Packaging is expensive, and especially so if you try to avoid plastic. I am always interested in ideas for packaging that are low cost. People are buying the product and many aren't interested in paying extra for nice packaging, unfortunately. I sell many candles by people just picking them up from where they sit on the shelf, unpackaged. No extra packaging for me to buy or them to throw away.
Shredded paper is nice but it certainly adds to the end cost of the product, is heavier than bubble wrap for shipping and ultimately ends up in the landfill as well. I have little white stock paper boxes which can be stuffed with shredded kraft paper for filling and protection. Some have windows where you can see the candles, the windows are plastic, of course. They are relatively expensive.

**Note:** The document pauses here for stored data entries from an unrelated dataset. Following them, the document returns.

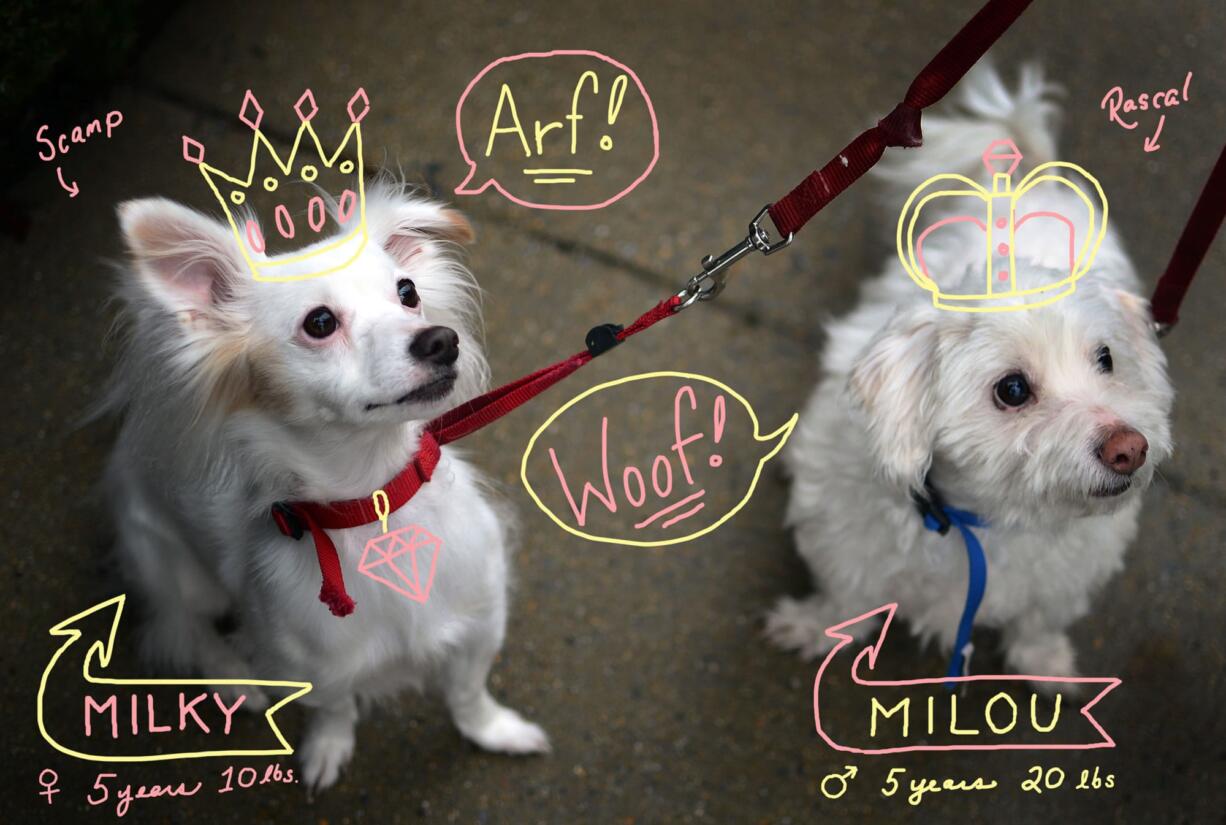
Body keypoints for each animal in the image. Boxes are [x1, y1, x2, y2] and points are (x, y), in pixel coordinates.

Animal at [765, 64, 1176, 681]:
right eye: (1013, 389)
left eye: (1106, 358)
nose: (1130, 448)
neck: (983, 520)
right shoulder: (847, 541)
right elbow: (843, 597)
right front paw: (812, 626)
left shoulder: (1061, 578)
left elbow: (1037, 621)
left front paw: (1047, 664)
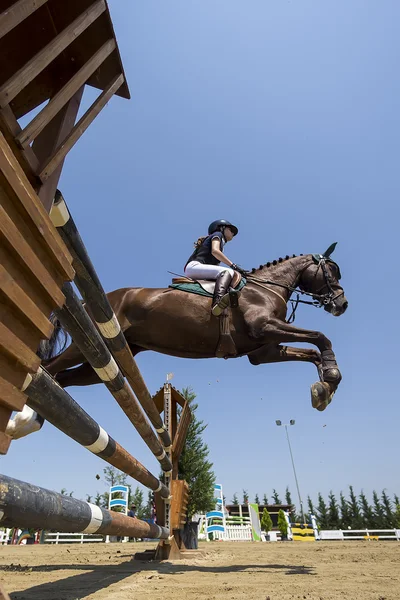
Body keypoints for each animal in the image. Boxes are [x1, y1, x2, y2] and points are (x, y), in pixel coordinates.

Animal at [42, 241, 346, 410]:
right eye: (331, 272)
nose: (342, 304)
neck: (267, 288)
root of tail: (86, 302)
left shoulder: (263, 351)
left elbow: (312, 352)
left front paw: (324, 389)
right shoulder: (264, 327)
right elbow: (321, 337)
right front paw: (331, 376)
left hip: (110, 360)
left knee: (66, 376)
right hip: (89, 342)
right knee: (50, 366)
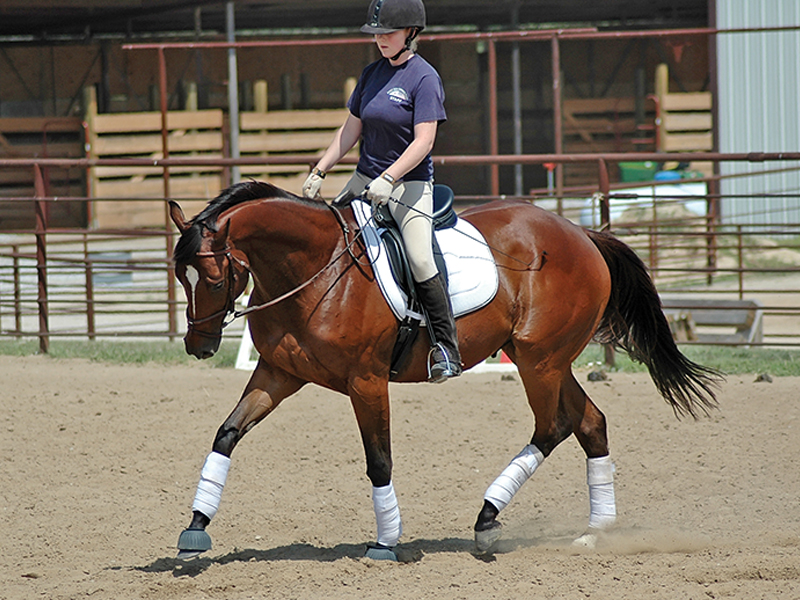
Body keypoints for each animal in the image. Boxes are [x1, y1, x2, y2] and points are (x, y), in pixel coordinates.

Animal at [168, 179, 720, 560]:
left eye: (213, 278)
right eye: (180, 276)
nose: (197, 346)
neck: (316, 270)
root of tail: (579, 232)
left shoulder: (366, 382)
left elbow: (379, 461)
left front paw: (386, 542)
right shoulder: (279, 374)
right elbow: (226, 434)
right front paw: (195, 528)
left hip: (539, 360)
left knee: (554, 425)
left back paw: (488, 520)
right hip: (547, 360)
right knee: (590, 422)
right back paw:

I have also used corrugated paper as wrapping and protection. 
Shredded kraft paper inside little kraft bags is lovely but expensive, for individual candles. 
Wrapping your candles in a thin cotton material and tying with cloth ribbon or twine makes a homey and attractive package. Change the type of fabric and ribbon to change the style of the presentation from casual to fancy or create a holiday or special occasion theme. 
Tissue paper can be used, much like your foundation paper.
For soaps I have seen people use wax paper or parchment paper to wrap their soaps. Again, fabric can be nice.
Plastic has the advantage in packaging that you can see though it. I sometimes use thin plastic tubing for multiples of taper candles which are wrapped together with cloth or paper and raffia ribbon. I cut the plastic tubing to length then tie the top of the plastic shut with a ribbon or with twine. It is low cost, keeps the candles clean plus displays them all at the same time. Yeah, it is plastic...but works well for the purpose.
Sheri


----------



## kc in wv (Feb 1, 2006)

I know what I do isn't pretty but it adds to the home made look. I take the snack size ziplock bags to put my candles in. Then I take my lable and fold it over the bag at the ziplock. That way they see my label and candlle warning.

When I sale at a fair I set the candles out and when the customer buys it I then put it in the ziplock.

I have always given my candles away until this. When I started looking at taper boxes they were almost $1 each for the short tapers.


----------